Skonfrontowaliśmy domysły Jakiego z jednym ze związkowców, długoletnim pracownikiem WiK. Zapytany o podwyżki odpowiedział, że nikt nie był opłacany, choć zarząd faktycznie weryfikował niektóre pensje.

Nowy zarząd (Agnieszka M. i Sebastian P. - red.) zaczęli weryfikować wynagrodzenia. Bo np. pracownik zarabiał więcej, niż kierownik. Do tej pory  Ireneusz Jaki pozatrudniał wiele osób ze swojego grona, ludzi totalnie niekompetentnych. Jeden z pracowników potrafił np. mieć 6 dodatków do wynagrodzenia. Jaki porobił sztuczne stanowiska, które były bez sensu, dyrektorom kupił skody Octavie, które teraz są już sprzedane. Zarząd przyglądał się tym wynagrodzeniom, i jak były rażące dysproporcje, to proponował zmiany.  Dysproporcje wynikały z tego, że Jaki awansował niektórych pracowników, po czym znowu ich redukował, zostawiając wypłatę z wyższego stanowiska. 

Ireneusz Jaki wrócił. Nie na długo?

Sam Jaki podczas konferencji przyznał, że wie iż podjęto już próbę jego ponownego zawieszenia. Na to z kolei czekają przedstawiciele związków zawodowych. - Jaki jest mobberem. Ludzie są obs***i, jedni zastanawiają się, czy od razu iść na L4, inni rozglądają się za zmianą pracy. Na korytarzach pusto - komentuje dla SE.pl jeden ze związkowców. „Pracownicy są zdegustowani, rozczarowani brakiem konkretnych i stanowczych działań ze strony Rady Nadzorczej i prezydenta. Mimo zapewnień zostali sami sobie w kotle rozgrywek politycznych” - dodaje.

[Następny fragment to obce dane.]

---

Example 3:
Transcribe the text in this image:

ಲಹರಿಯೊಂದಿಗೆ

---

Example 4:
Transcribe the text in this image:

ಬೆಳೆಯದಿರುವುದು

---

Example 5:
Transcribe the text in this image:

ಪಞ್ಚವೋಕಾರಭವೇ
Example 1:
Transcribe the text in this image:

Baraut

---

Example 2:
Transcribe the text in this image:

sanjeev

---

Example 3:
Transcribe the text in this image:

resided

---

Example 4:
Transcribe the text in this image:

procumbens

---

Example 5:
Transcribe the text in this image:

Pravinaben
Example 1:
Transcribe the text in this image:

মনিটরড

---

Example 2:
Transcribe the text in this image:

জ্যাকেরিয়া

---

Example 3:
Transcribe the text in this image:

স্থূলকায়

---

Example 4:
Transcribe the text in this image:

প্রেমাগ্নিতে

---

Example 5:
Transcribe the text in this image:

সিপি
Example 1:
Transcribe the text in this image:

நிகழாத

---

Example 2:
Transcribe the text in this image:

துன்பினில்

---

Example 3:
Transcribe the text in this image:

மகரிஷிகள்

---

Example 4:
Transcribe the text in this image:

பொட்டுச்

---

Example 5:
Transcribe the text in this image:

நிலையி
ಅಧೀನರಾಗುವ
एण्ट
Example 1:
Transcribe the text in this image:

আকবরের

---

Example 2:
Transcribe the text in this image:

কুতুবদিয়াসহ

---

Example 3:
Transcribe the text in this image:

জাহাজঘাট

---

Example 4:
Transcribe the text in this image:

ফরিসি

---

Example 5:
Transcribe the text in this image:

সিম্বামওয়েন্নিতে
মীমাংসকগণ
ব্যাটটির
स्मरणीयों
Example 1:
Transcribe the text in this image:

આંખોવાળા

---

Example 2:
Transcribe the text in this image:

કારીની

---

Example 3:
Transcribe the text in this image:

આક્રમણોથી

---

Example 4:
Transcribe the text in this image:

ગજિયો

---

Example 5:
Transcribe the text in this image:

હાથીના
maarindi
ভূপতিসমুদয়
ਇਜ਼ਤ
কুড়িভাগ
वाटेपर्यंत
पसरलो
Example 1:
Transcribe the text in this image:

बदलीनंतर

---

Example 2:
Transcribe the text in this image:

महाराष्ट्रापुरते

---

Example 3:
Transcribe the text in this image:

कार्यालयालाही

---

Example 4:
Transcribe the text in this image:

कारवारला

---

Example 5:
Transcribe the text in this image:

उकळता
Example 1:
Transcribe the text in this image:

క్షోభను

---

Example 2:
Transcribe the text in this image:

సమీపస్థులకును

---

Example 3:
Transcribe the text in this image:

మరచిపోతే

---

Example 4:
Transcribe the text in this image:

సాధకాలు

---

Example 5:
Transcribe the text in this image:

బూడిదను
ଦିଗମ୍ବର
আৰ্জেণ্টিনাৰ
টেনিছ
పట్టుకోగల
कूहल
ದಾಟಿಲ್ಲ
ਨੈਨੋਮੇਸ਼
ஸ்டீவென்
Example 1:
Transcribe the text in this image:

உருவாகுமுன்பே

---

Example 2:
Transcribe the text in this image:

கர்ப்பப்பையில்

Chwilę po 15.00 dotarło do nas stanowisko Rady Nadzorczej. Anna Habzda, przewodnicząca, zdradziła że rozważane jest zaskarżenie postanowienia sądu o uchyleniu uchwały zawieszającej prezesa. - Aktualnie Rada Nadzorcza nie posiada żadnego uzasadnienia postanowienia i nie jest w stanie zweryfikować przyczyn jakie spowodowały jego wydanie - czytamy.